**Activity**
Copy out each record that follows exactly, and omit any picture you find.

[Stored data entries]
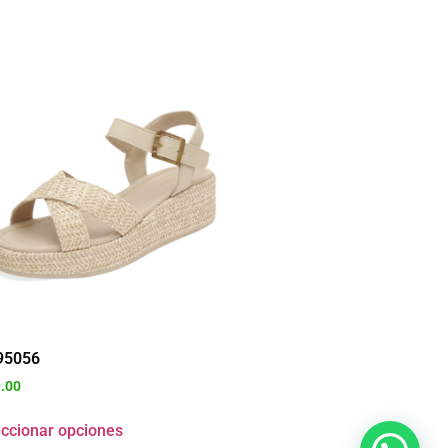
95056
.00
ccionar opciones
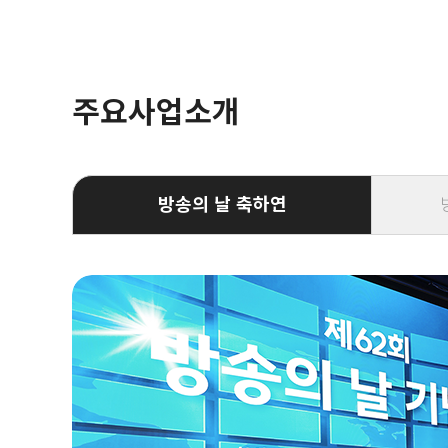
주요사업소개
방송의 날 축하연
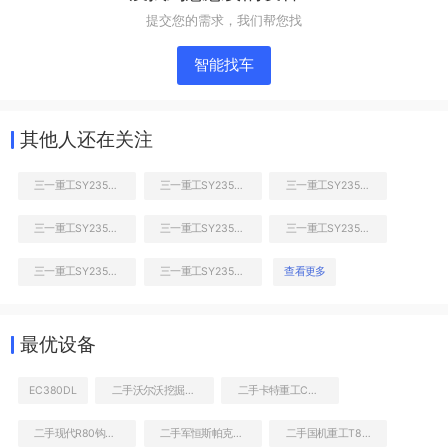
提交您的需求，我们帮您找
智能找车
其他人还在关注
三一重工SY235C挖掘机
三一重工SY235C挖掘机
三一重工SY235C挖掘机
三一重工SY235C挖掘机
三一重工SY235C挖掘机
三一重工SY235C挖掘机
液压泵舱室正面整体
三一重工SY235C挖掘机
三一重工SY235C挖掘机
查看更多
最优设备
EC380DL
二手沃尔沃挖掘机EC380DL价格大全
二手卡特重工CT80-8B挖掘机
二手现代R80钩机价格查询
二手军恒斯帕克SP680破碎锤
二手国机重工T80推土机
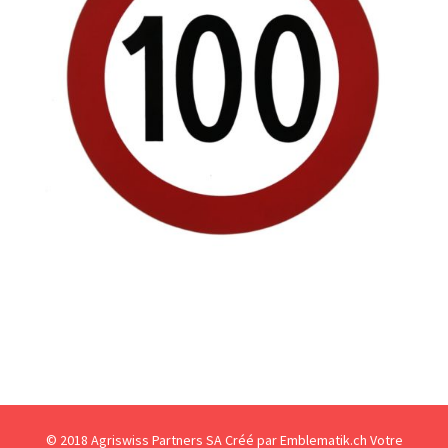
© 2018 Agriswiss Partners SA
Créé par Emblematik.ch Votre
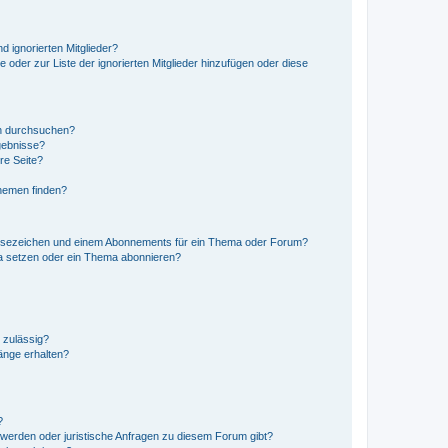
d ignorierten Mitglieder?
e oder zur Liste der ignorierten Mitglieder hinzufügen oder diese
en durchsuchen?
gebnisse?
re Seite?
hemen finden?
esezeichen und einem Abonnements für ein Thema oder Forum?
a setzen oder ein Thema abonnieren?
 zulässig?
hänge erhalten?
?
hwerden oder juristische Anfragen zu diesem Forum gibt?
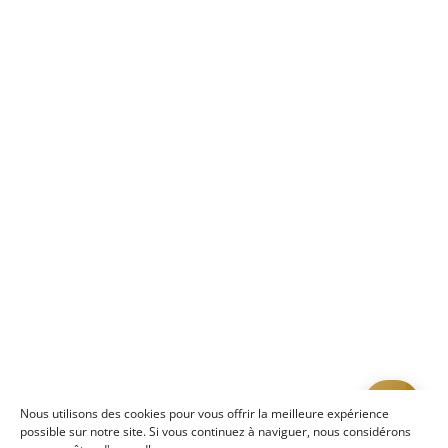
Nous utilisons des cookies pour vous offrir la meilleure expérience
possible sur notre site. Si vous continuez à naviguer, nous considérons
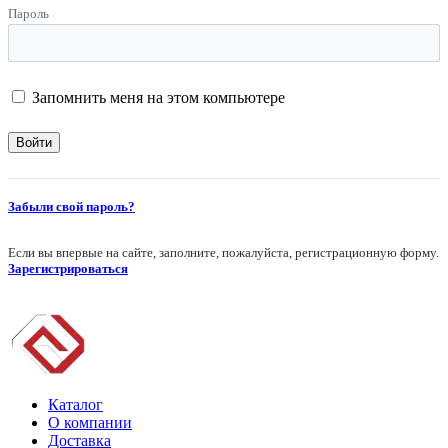
Пароль
Запомнить меня на этом компьютере
Забыли свой пароль?
Если вы впервые на сайте, заполните, пожалуйста, регистрационную форму.
Зарегистрироваться
Каталог
О компании
Доставка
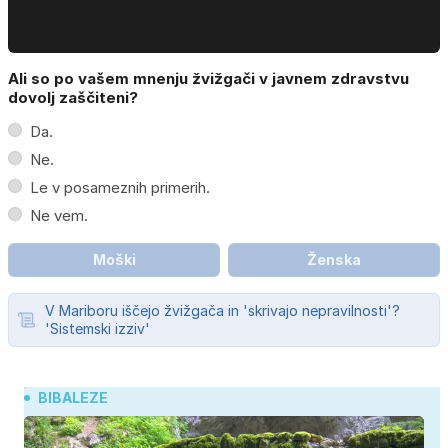
Ali so po vašem mnenju žvižgači v javnem zdravstvu
dovolj zaščiteni?
Da.
Ne.
Le v posameznih primerih.
Ne vem.
Moški
Ženska
V Mariboru iščejo žvižgača in 'skrivajo nepravilnosti'?
'Sistemski izziv'
BIBALEZE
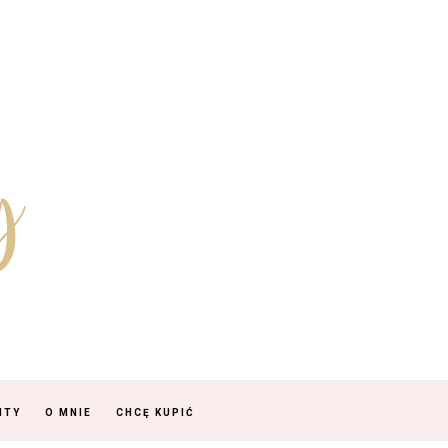
NTY
O MNIE
CHCĘ KUPIĆ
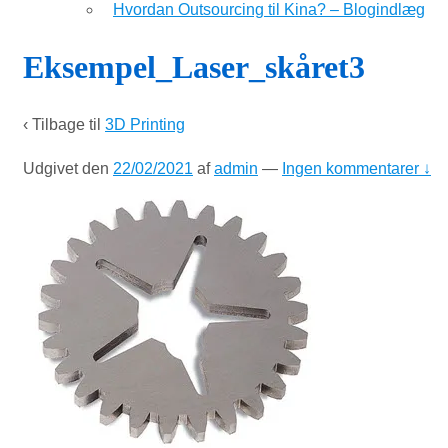
Hvordan Outsourcing til Kina? – Blogindlæg
Eksempel_Laser_skåret3
‹ Tilbage til
3D Printing
Udgivet den
22/02/2021
af
admin
—
Ingen kommentarer ↓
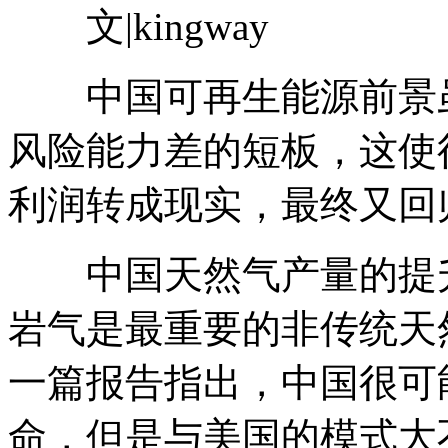
文|kingway
中国可再生能源前景虽
风险能力差的短板，这使
利润转成现实，最终又回
中国天然气产量的提升
岩气是最重要的非传统天然气资源
一篇报告指出，中国很可
命，但是与美国的模式大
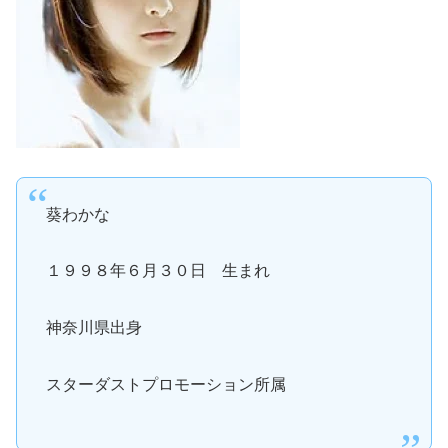
葵わかな
１９９８年６月３０日 生まれ
神奈川県出身
スターダストプロモーション所属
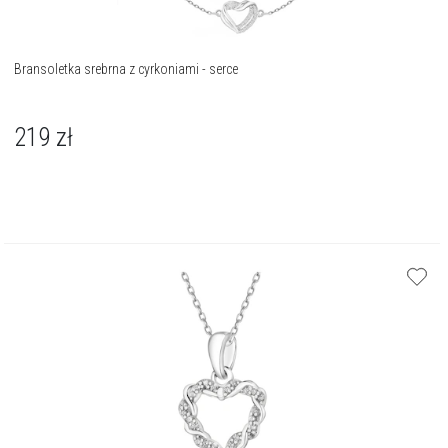
Bransoletka srebrna z cyrkoniami - serce
219
zł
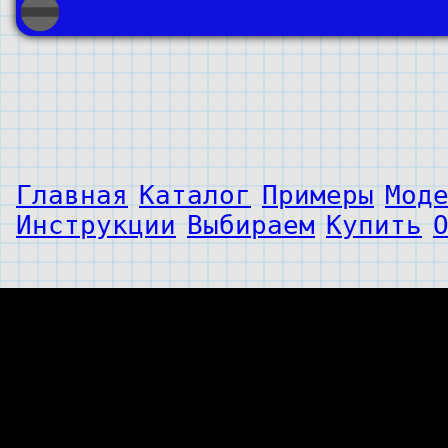
Главная
Каталог
Примеры
Мод
Инструкции
Выбираем
Купить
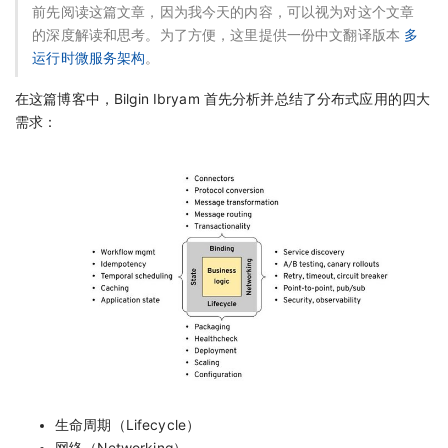
前先阅读这篇文章，因为我今天的内容，可以视为对这个文章
的深度解读和思考。为了方便，这里提供一份中文翻译版本
多
运行时微服务架构
。
在这篇博客中，Bilgin Ibryam 首先分析并总结了分布式应用的四大
需求：
生命周期（Lifecycle）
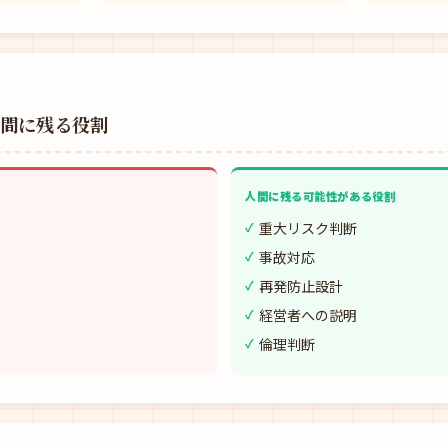
人間に残る役割
人間に残る可能性がある役割
重大リスク判断
事故対応
再発防止設計
経営者への説明
倫理判断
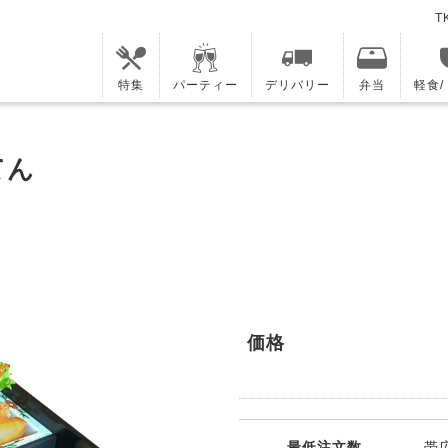
T
特集
パーティー
デリバリー
弁当
軽食
てん
価格
最低注文数
帯広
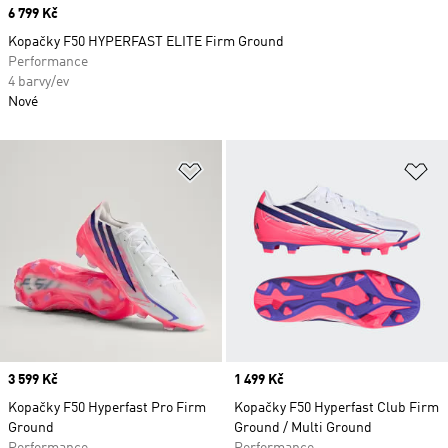
Price
6 799 Kč
Kopačky F50 HYPERFAST ELITE Firm Ground
Performance
4 barvy/ev
Nové
Přidat do seznamu přání
Př
Price
3 599 Kč
Price
1 499 Kč
Kopačky F50 Hyperfast Pro Firm
Kopačky F50 Hyperfast Club Firm
Ground
Ground / Multi Ground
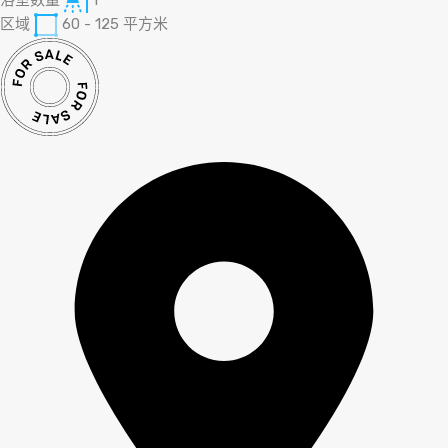
区域
60 - 125
平方米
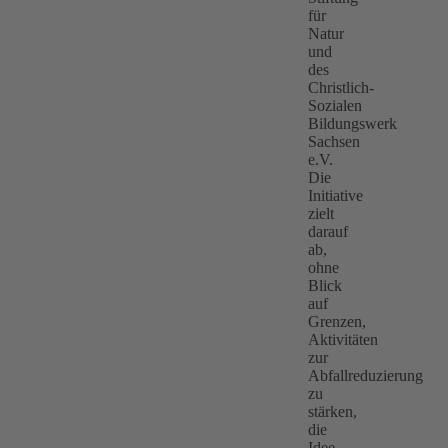
für
Natur
und
des
Christlich-
Sozialen
Bildungswerk
Sachsen
e.V.
Die
Initiative
zielt
darauf
ab,
ohne
Blick
auf
Grenzen,
Aktivitäten
zur
Abfallreduzierung
zu
stärken,
die
Idee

**Response to the exercise**
95056
.00
ccionar opciones
주요사업소개
방송의 날 축하연
提交您的需求，我们帮您找
智能找车
其他人还在关注
三一重工SY235C挖掘机
三一重工SY235C挖掘机
三一重工SY235C挖掘机
三一重工SY235C挖掘机
三一重工SY235C挖掘机
三一重工SY235C挖掘机
液压泵舱室正面整体
三一重工SY235C挖掘机
三一重工SY235C挖掘机
查看更多
最优设备
EC380DL
二手沃尔沃挖掘机EC380DL价格大全
二手卡特重工CT80-8B挖掘机
二手现代R80钩机价格查询
二手军恒斯帕克SP680破碎锤
二手国机重工T80推土机
© 2018 Agriswiss Partners SA
Créé par Emblematik.ch Votre
d ignorierten Mitglieder?
e oder zur Liste der ignorierten Mitglieder hinzufügen oder diese
en durchsuchen?
gebnisse?
re Seite?
hemen finden?
esezeichen und einem Abonnements für ein Thema oder Forum?
a setzen oder ein Thema abonnieren?
 zulässig?
hänge erhalten?
?
hwerden oder juristische Anfragen zu diesem Forum gibt?
Nous utilisons des cookies pour vous offrir la meilleure expérience
possible sur notre site. Si vous continuez à naviguer, nous considérons
Пароль
Запомнить меня на этом компьютере
Забыли свой пароль?
Если вы впервые на сайте, заполните, пожалуйста, регистрационную форму.
Зарегистрироваться
Каталог
О компании
Доставка
Ali so po vašem mnenju žvižgači v javnem zdravstvu
dovolj zaščiteni?
Da.
Ne.
Le v posameznih primerih.
Ne vem.
Moški
Ženska
V Mariboru iščejo žvižgača in 'skrivajo nepravilnosti'?
'Sistemski izziv'
BIBALEZE
NTY
O MNIE
CHCĘ KUPIĆ
Hvordan Outsourcing til Kina? – Blogindlæg
Eksempel_Laser_skåret3
‹ Tilbage til
3D Printing
Udgivet den
22/02/2021
af
admin
—
Ingen kommentarer ↓
文|kingway
中国可再生能源前景虽
风险能力差的短板，这使
利润转成现实，最终又回
中国天然气产量的提升
岩气是最重要的非传统天然气资源
一篇报告指出，中国很可
命，但是与美国的模式大
葵わかな
１９９８年６月３０日 生まれ
神奈川県出身
スターダストプロモーション所属
Bransoletka srebrna z cyrkoniami - serce
219
zł
Главная
Каталог
Примеры
Мод
Инструкции
Выбираем
Купить
前先阅读这篇文章，因为我今天的内容，可以视为对这个文章
的深度解读和思考。为了方便，这里提供一份中文翻译版本
多
运行时微服务架构
。
在这篇博客中，Bilgin Ibryam 首先分析并总结了分布式应用的四大
需求：
生命周期（Lifecycle）
人間に残る役割
人間に残る可能性がある役割
重大リスク判断
事故対応
再発防止設計
経営者への説明
倫理判断
T
特集
パーティー
デリバリー
弁当
軽食
てん
価格
最低注文数
帯広
Price
6 799 Kč
Kopačky F50 HYPERFAST ELITE Firm Ground
Performance
4 barvy/ev
Nové
Přidat do seznamu přání
Př
Price
3 599 Kč
Price
1 499 Kč
Kopačky F50 Hyperfast Pro Firm
Kopačky F50 Hyperfast Club Firm
Ground
Ground / Multi Ground
区域
60 - 125
平方米
für
Natur
und
des
Christlich-
Sozialen
Bildungswerk
Sachsen
e.V.
Die
Initiative
zielt
darauf
ab,
ohne
Blick
auf
Grenzen,
Aktivitäten
zur
Abfallreduzierung
zu
stärken,
die
Idee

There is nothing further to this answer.